▸ **JOB**
Without including any picture, return the complete set of records exactly.

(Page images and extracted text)
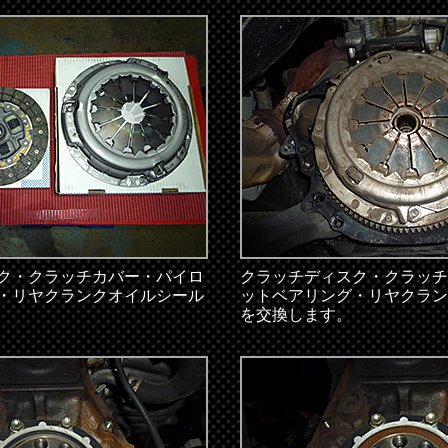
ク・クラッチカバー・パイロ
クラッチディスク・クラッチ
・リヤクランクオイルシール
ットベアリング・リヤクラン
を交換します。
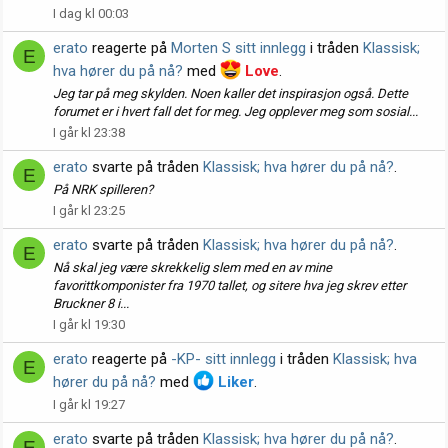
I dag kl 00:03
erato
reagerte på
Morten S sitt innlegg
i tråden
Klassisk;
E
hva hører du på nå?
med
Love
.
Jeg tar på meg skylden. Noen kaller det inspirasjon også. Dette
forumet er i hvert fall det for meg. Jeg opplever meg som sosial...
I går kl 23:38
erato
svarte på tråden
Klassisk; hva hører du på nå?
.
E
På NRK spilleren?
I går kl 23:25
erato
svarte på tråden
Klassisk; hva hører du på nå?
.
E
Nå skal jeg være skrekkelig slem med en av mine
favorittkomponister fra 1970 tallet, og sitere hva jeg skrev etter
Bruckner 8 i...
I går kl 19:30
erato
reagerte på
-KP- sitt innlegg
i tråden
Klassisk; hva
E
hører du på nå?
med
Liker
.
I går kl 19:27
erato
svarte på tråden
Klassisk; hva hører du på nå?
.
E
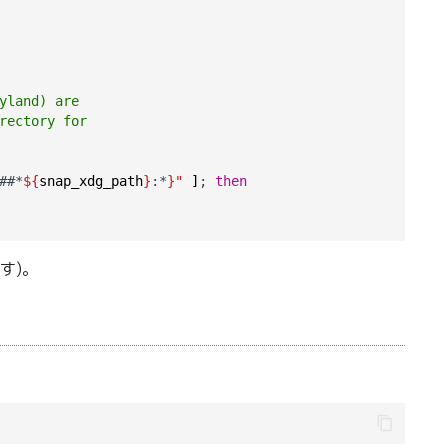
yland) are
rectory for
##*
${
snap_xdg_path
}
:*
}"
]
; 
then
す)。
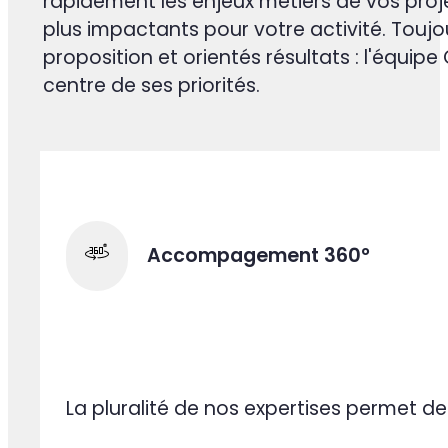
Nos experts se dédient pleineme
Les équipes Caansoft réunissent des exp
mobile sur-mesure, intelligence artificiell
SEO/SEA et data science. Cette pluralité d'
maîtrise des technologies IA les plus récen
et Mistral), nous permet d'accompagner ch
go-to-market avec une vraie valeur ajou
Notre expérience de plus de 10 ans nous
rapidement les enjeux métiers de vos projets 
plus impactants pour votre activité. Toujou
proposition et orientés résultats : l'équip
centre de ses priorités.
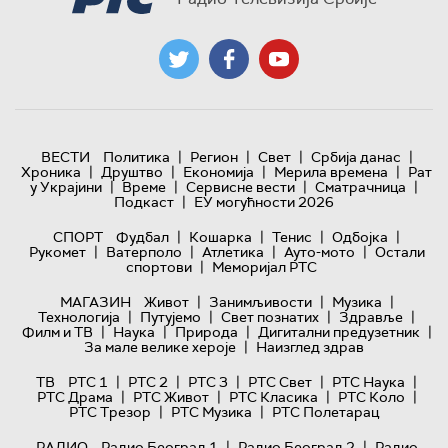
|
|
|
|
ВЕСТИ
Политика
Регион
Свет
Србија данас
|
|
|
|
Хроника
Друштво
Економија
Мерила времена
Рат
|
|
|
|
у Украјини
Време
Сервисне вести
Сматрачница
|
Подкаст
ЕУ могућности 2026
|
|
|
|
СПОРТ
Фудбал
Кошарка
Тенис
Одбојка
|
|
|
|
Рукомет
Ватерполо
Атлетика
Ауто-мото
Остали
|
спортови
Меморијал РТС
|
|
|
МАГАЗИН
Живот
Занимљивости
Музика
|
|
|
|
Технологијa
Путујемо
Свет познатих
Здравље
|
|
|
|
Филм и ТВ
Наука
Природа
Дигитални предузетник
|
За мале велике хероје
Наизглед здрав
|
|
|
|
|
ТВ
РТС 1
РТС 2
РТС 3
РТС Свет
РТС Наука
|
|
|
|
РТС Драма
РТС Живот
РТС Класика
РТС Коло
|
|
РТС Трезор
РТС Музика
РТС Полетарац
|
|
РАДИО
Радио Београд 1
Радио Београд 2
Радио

▸ **WRITTEN RESPONSE**
ク・クラッチカバー・パイロ
クラッチディスク・クラッチ
・リヤクランクオイルシール
ットベアリング・リヤクラン
を交換します。
I dag kl 00:03
erato
reagerte på
Morten S sitt innlegg
i tråden
Klassisk;
E
hva hører du på nå?
med
Love
.
Jeg tar på meg skylden. Noen kaller det inspirasjon også. Dette
forumet er i hvert fall det for meg. Jeg opplever meg som sosial...
I går kl 23:38
erato
svarte på tråden
Klassisk; hva hører du på nå?
.
E
På NRK spilleren?
I går kl 23:25
erato
svarte på tråden
Klassisk; hva hører du på nå?
.
E
Nå skal jeg være skrekkelig slem med en av mine
favorittkomponister fra 1970 tallet, og sitere hva jeg skrev etter
Bruckner 8 i...
I går kl 19:30
erato
reagerte på
-KP- sitt innlegg
i tråden
Klassisk; hva
E
hører du på nå?
med
Liker
.
I går kl 19:27
erato
svarte på tråden
Klassisk; hva hører du på nå?
.
E
yland) are
rectory for
##*
${
snap_xdg_path
}
:*
}"
]
; 
then
す)。
Nos experts se dédient pleineme
Les équipes Caansoft réunissent des exp
mobile sur-mesure, intelligence artificiell
SEO/SEA et data science. Cette pluralité d'
maîtrise des technologies IA les plus récen
et Mistral), nous permet d'accompagner ch
go-to-market avec une vraie valeur ajou
Notre expérience de plus de 10 ans nous
rapidement les enjeux métiers de vos projets 
plus impactants pour votre activité. Toujou
proposition et orientés résultats : l'équip
centre de ses priorités.
|
|
|
|
ВЕСТИ
Политика
Регион
Свет
Србија данас
|
|
|
|
Хроника
Друштво
Економија
Мерила времена
Рат
|
|
|
|
у Украјини
Време
Сервисне вести
Сматрачница
|
Подкаст
ЕУ могућности 2026
|
|
|
|
СПОРТ
Фудбал
Кошарка
Тенис
Одбојка
|
|
|
|
Рукомет
Ватерполо
Атлетика
Ауто-мото
Остали
|
спортови
Меморијал РТС
|
|
|
МАГАЗИН
Живот
Занимљивости
Музика
|
|
|
|
Технологијa
Путујемо
Свет познатих
Здравље
|
|
|
|
Филм и ТВ
Наука
Природа
Дигитални предузетник
|
За мале велике хероје
Наизглед здрав
|
|
|
|
|
ТВ
РТС 1
РТС 2
РТС 3
РТС Свет
РТС Наука
|
|
|
|
РТС Драма
РТС Живот
РТС Класика
РТС Коло
|
|
РТС Трезор
РТС Музика
РТС Полетарац
|
|
РАДИО
Радио Београд 1
Радио Београд 2
Радио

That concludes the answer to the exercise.